The Swiss franc dropped to two-week lows against the euro and dollar on Monday on speculation the Swiss National Bank could further act to curb strength in the currency by setting an exchange rate target as early as this week.

Analysts, however, said unless the rumors and rhetoric were backed by direct action from the SNB, losses in the franc could be limited as economic uncertainty in both the United States and Europe should keep it supported as a safe-haven currency.

The dollar, meanwhile, hit session troughs against the euro and yen after data showed the New York state manufacturing index contracted for a third straight month in August.

Speculation about a target level against the euro gained ground after Swiss newspaper SonntagsZeitung reported on Sunday the SNB would soon set a lower limit for the euro/Swiss pair.

Dean Popplewell, chief currency strategist at OANDA Corp. in Toronto said the euro/Swiss franc pair has been boosted by rumors the SNB could peg the franc to the euro possibly over the next couple of days.

"The euro has also gotten a bid because of investors unwinding their long Swiss franc positions that have become quite extended."

In early New York trading, the euro was up 1.6 percent at 1.12732 francs though it was off a high of 1.14584 hit earlier on trading platform EBS, the euro's strongest level since late July.

Current levels were way above last week's record low around 1.0075 francs.

Dealers said the sell-off in the franc was being driven by currency peg speculation ahead of a government meeting on Wednesday, with the SNB having key backing from Switzerland's largest political party.

OANDA's Popplewell said the market though has started to unwind long euro positions versus the franc as investors have started to focus on a meeting between French President Nicolas Sarkozy and German Chancellor Angela Merkel on Tuesday to discuss the debt crisis.

In the options markets, implied volatility in euro/Swiss, a a gauge of a currency pair's future movements, remained elevated in the shorter dates, with one-month volume trading around 24 percent. That was near last week's record level of around 32 percent, showing the market remains nervous about the potential for further sharp swings in the spot rate.

Shaun Osborne, chief currency strategist at TD Securities in Toronto, said the fact that the euro/Swiss franc rally has stalled after two days of aggressive short-covering reflected investors' belief that the SNB may consider the 1.10-1.15-franc area as the central point of a potential "fixed" trading band.

"Range trading may persist while the plans are formulated and until investors have a chance to assess the authorities' resolve to curb the Swiss franc's gains."

The dollar was up 0.9 percent at 0.78461 franc off sessions highs at 0.77920 and last week's record low of 0.70676.
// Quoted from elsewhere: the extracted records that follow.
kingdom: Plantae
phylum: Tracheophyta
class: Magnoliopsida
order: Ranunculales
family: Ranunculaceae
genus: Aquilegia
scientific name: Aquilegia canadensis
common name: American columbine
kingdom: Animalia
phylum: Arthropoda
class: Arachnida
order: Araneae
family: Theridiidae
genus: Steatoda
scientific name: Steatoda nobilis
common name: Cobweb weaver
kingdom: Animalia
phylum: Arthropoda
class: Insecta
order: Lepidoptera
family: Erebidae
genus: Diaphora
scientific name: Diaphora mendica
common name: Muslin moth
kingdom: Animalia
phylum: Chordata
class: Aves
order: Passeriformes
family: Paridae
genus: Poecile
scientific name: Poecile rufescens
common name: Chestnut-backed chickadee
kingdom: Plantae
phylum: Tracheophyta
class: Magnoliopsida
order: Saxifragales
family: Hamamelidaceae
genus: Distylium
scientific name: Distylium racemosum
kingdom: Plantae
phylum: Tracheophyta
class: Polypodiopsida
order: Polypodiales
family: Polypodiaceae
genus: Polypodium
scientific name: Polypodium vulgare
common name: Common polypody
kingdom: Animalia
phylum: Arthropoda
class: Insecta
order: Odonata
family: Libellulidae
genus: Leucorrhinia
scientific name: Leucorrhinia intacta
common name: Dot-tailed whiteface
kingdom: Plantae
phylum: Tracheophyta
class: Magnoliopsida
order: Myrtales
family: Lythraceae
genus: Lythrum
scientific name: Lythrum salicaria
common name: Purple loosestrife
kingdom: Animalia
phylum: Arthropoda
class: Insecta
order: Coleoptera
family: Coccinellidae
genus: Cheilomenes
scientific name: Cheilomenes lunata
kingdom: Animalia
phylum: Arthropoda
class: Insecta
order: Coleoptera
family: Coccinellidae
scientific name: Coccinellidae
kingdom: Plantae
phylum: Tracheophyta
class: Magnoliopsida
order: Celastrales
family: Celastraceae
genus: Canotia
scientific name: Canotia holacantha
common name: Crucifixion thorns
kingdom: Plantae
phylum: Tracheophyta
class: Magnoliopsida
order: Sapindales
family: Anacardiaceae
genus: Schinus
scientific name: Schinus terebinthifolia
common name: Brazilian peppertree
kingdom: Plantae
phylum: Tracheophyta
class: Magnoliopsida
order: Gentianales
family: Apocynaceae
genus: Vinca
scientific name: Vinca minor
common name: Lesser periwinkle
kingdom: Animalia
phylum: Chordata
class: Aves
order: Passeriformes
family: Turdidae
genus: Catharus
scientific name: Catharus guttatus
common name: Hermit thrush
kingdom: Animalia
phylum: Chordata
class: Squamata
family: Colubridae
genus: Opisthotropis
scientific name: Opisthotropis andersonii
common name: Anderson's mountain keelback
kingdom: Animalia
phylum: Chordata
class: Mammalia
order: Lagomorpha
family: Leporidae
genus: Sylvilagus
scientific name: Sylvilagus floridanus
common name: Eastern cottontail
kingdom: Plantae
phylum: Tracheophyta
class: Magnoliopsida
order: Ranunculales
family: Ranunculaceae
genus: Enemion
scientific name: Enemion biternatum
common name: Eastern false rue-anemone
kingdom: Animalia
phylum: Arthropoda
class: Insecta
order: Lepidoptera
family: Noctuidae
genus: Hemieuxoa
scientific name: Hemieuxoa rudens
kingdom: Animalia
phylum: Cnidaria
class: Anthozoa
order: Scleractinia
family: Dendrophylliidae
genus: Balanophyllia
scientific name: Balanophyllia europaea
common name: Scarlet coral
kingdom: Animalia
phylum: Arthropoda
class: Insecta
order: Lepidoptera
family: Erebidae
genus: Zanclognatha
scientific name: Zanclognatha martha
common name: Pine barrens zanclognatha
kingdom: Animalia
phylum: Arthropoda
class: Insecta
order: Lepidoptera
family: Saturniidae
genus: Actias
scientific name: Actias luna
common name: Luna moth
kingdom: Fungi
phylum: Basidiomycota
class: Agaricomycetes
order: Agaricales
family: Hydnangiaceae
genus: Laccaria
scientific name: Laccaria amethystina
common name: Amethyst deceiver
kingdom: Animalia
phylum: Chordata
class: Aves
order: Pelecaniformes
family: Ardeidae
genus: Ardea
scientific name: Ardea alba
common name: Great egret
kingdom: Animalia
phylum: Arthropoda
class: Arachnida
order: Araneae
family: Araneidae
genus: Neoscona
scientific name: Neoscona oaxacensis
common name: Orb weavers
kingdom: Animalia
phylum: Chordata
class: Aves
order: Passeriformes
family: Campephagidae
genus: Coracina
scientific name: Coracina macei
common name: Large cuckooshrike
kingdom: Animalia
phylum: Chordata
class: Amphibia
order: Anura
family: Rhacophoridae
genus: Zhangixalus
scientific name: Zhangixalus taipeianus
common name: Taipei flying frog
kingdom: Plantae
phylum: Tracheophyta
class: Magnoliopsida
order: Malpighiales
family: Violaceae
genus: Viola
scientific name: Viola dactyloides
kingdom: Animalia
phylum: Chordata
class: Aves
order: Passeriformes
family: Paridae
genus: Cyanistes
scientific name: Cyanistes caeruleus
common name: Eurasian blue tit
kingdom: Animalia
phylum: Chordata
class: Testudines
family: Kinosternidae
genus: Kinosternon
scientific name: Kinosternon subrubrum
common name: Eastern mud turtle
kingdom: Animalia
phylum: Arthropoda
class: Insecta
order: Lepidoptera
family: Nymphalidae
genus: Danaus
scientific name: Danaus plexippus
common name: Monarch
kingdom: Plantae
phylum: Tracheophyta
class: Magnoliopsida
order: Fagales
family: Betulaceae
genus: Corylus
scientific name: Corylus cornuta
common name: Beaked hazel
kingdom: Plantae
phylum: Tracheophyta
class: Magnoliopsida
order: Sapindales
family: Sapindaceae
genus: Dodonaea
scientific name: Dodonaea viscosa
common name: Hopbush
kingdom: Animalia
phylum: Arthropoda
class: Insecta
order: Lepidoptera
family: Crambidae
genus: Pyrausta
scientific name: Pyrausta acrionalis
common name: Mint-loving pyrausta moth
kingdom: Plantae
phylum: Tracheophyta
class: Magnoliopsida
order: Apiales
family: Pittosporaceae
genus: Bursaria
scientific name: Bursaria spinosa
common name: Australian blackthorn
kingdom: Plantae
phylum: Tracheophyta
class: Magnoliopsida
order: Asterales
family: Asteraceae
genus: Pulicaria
Risk aversion following a U.S. sovereign downgrade and fears about a worsening euro zone debt crisis has pushed the franc to record highs, prompting the SNB to slash interest rates to near zero and threaten to weaken the Swiss currency.

The euro rose sharply against the dollar, helped by the single currency's gains versus the franc and a weaker-than-expected New York manufacturing data. In early New York trading, the euro was up more than one percent at $1.44296.

Analysts said any signs Germany might be softening its stance against a common euro zone bond was likely to support the euro. Markets were also keen on the outcome of Tuesday's meeting between Sarkozy and Merkel on the euro zone sovereign debt situation.

The dollar was little changed against the yen at 76.630 yen, not far from a record low of 76.250 hit in mid-March. Investors are reluctant to push the yen higher because of the threat of Japanese intervention to weaken it, but are equally loath to sell while the magnitude of the current slowdown remains uncertain.